*Yang Perlu Dikerjakan*.
1. Salin kembali tanpa perubahan bagian berita tentang Ustadz Abu Bakar Ba’asyir, mulai dari kata-kata yang memuat "Ustadz Abu Bakar Ba’asyir sosok" dan berhenti setelah "dengan berbagai cara.".
2. Tuliskan setiap kalimat dalam berita tentang Ustadz Abu Bakar Ba’asyir yang mengandung kata "negara", baik berhuruf kecil maupun berhuruf kapital, sesuai urutan kemunculannya.

*Teks Hasil Ekstraksi*.
SOLO (voa-islam.com) – Mungkin banyak yang belum tahu, jika Ustadz Abu Bakar Ba’asyir memiliki jasa yang sangat besar bagi negara Indonesia. Jasa besar yang dimaksud tentu di luar aktivitas dakwahnya selama puluhan tahun yang malang melintang, lintas rezim, hinggal lintas negara.
Ustadz Abu Bakar Ba’asyir sosok ulama yang sangat peduli dengan nasib Warga Negara Indonesia (WNI), meskipun ia tak pernah bertemu atau mengenal sebelumnya.
Keselamatan seorang warga negara yang berada di negara lain, tentu menjadi tanggung jawab sebuah negara. Apabila seorang WNI mendapatkan perlakuan yang mengancam nyawanya, maka negara wajib hadir untuk menyelamatkannya dengan berbagai cara.

*Bahan yang Disediakan*.

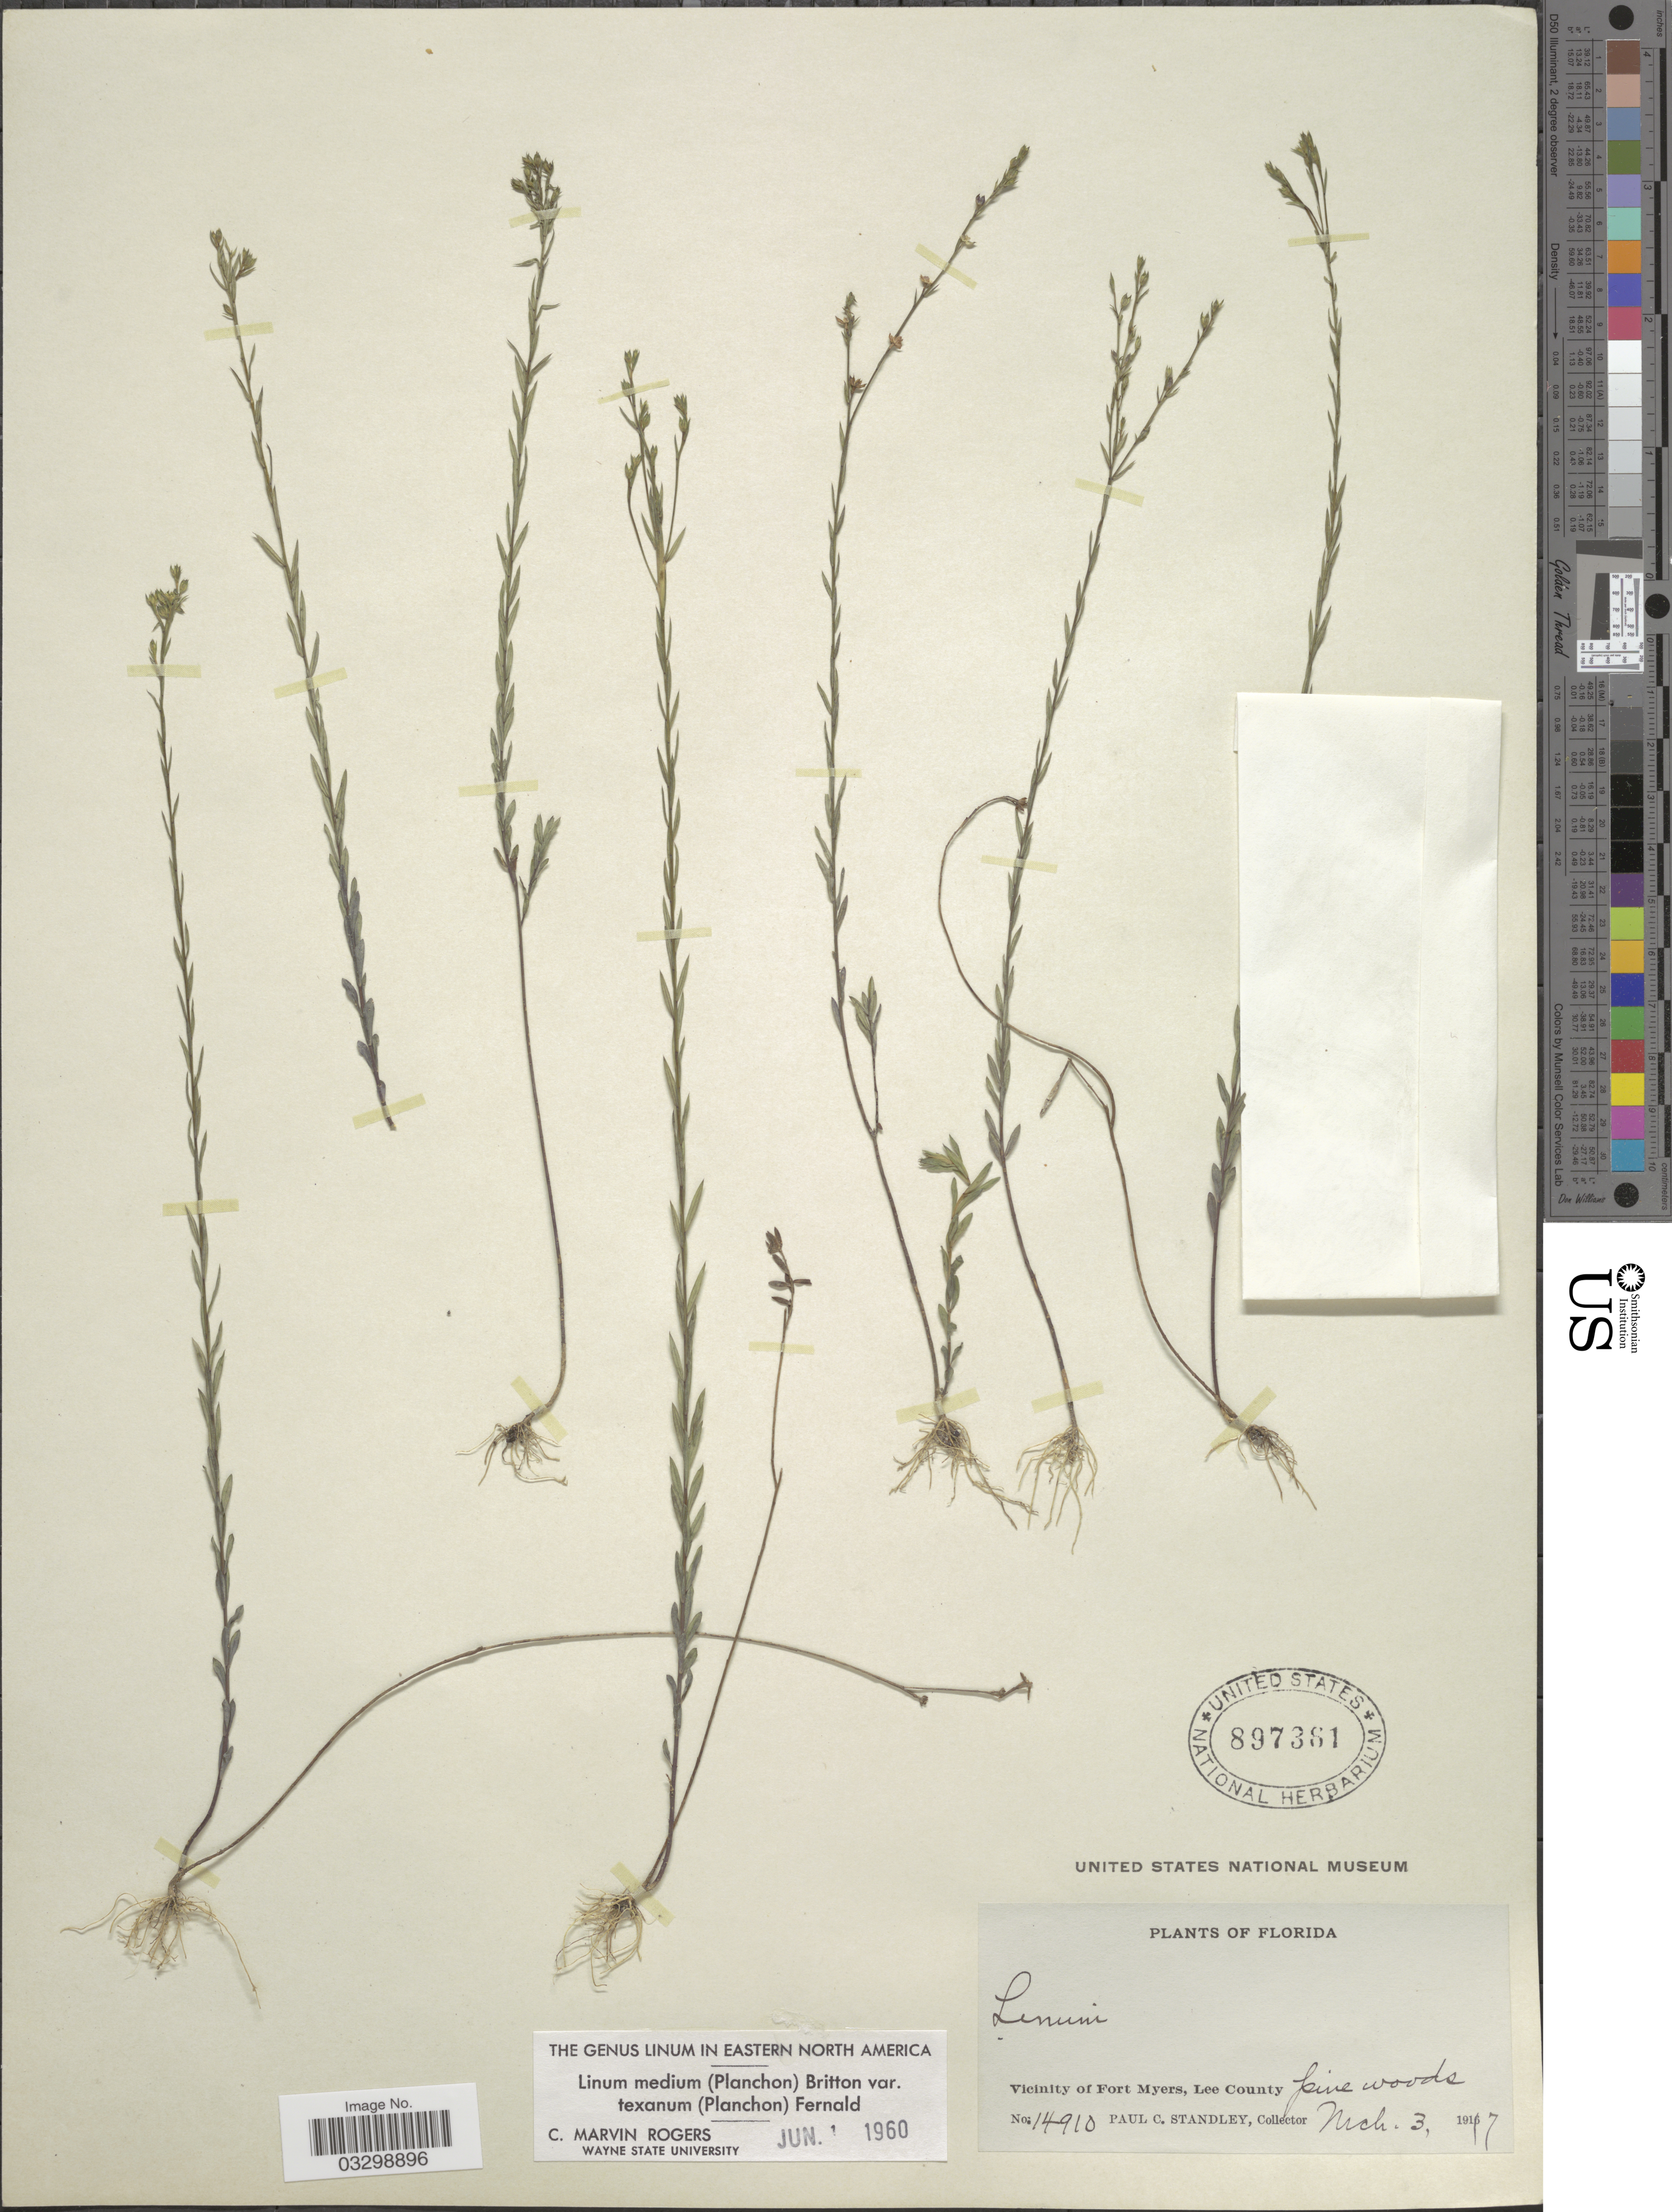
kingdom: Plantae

==

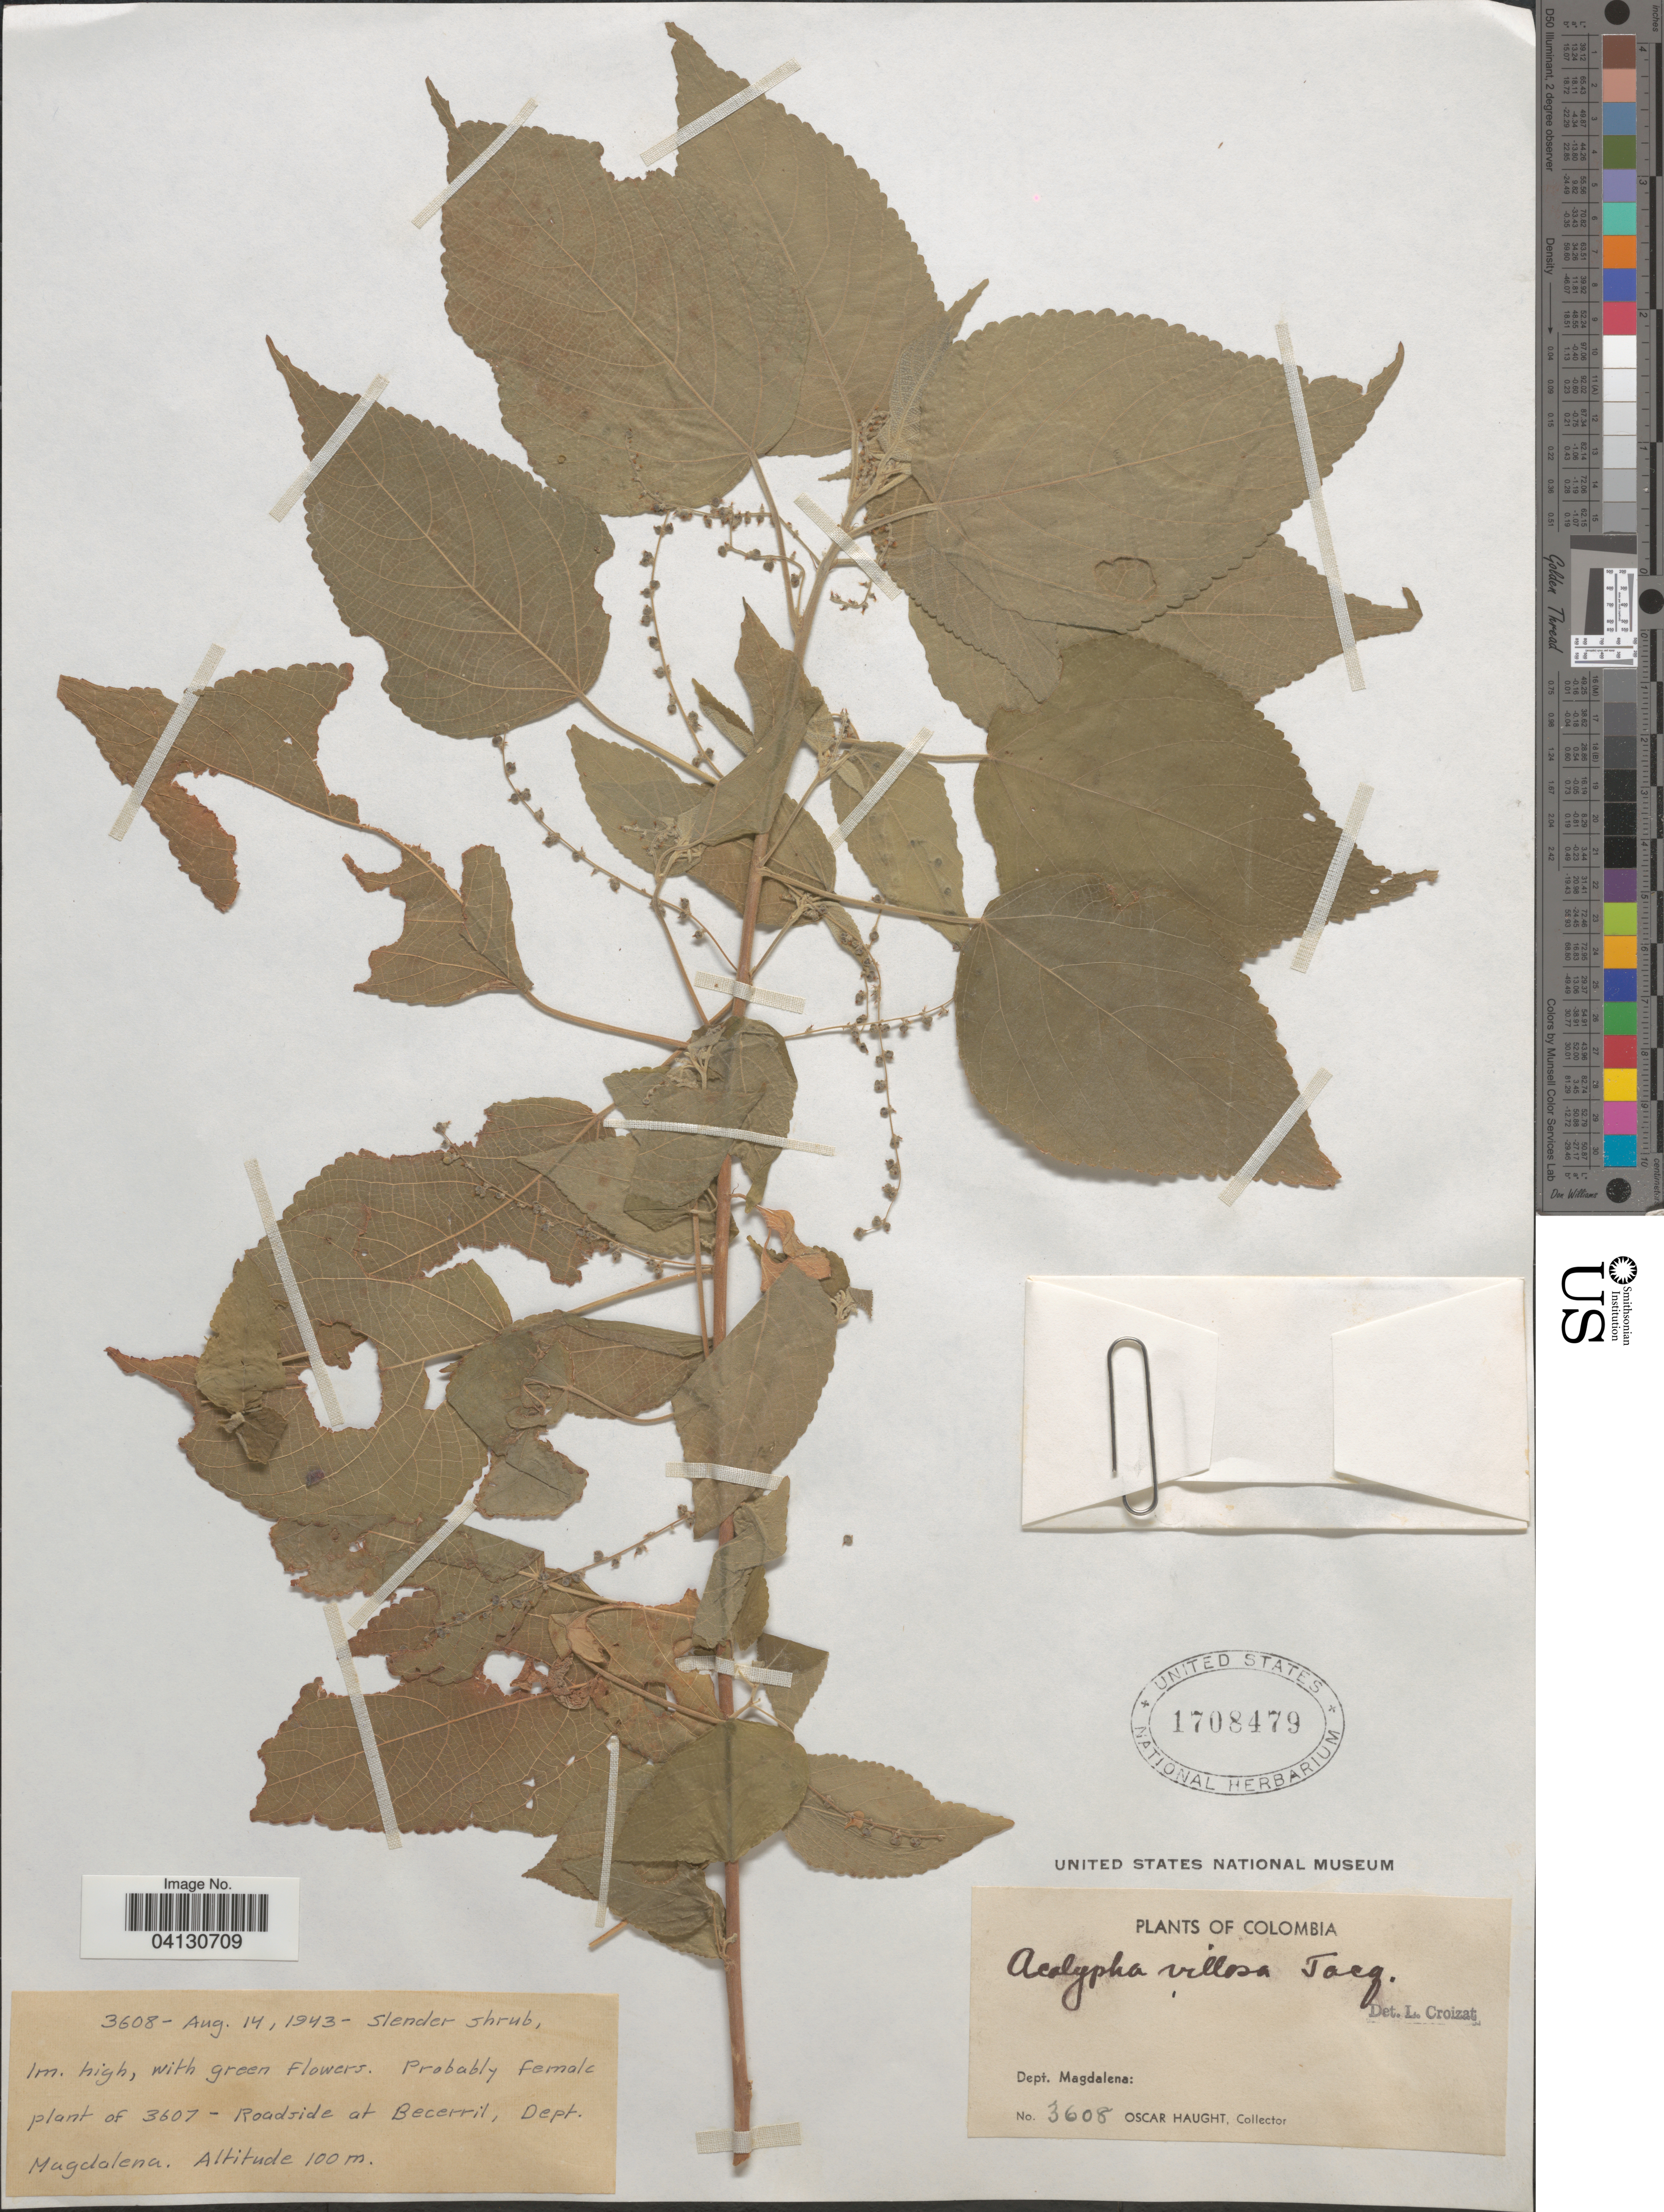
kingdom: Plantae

*Hasil per Tugas*.
1.
Ustadz Abu Bakar Ba’asyir sosok ulama yang sangat peduli dengan nasib Warga Negara Indonesia (WNI), meskipun ia tak pernah bertemu atau mengenal sebelumnya.
Keselamatan seorang warga negara yang berada di negara lain, tentu menjadi tanggung jawab sebuah negara. Apabila seorang WNI mendapatkan perlakuan yang mengancam nyawanya, maka negara wajib hadir untuk menyelamatkannya dengan berbagai cara.

2.
- SOLO (voa-islam.com) – Mungkin banyak yang belum tahu, jika Ustadz Abu Bakar Ba’asyir memiliki jasa yang sangat besar bagi negara Indonesia.
- Jasa besar yang dimaksud tentu di luar aktivitas dakwahnya selama puluhan tahun yang malang melintang, lintas rezim, hinggal lintas negara.
- Ustadz Abu Bakar Ba’asyir sosok ulama yang sangat peduli dengan nasib Warga Negara Indonesia (WNI), meskipun ia tak pernah bertemu atau mengenal sebelumnya.
- Keselamatan seorang warga negara yang berada di negara lain, tentu menjadi tanggung jawab sebuah negara.
- Apabila seorang WNI mendapatkan perlakuan yang mengancam nyawanya, maka negara wajib hadir untuk menyelamatkannya dengan berbagai cara.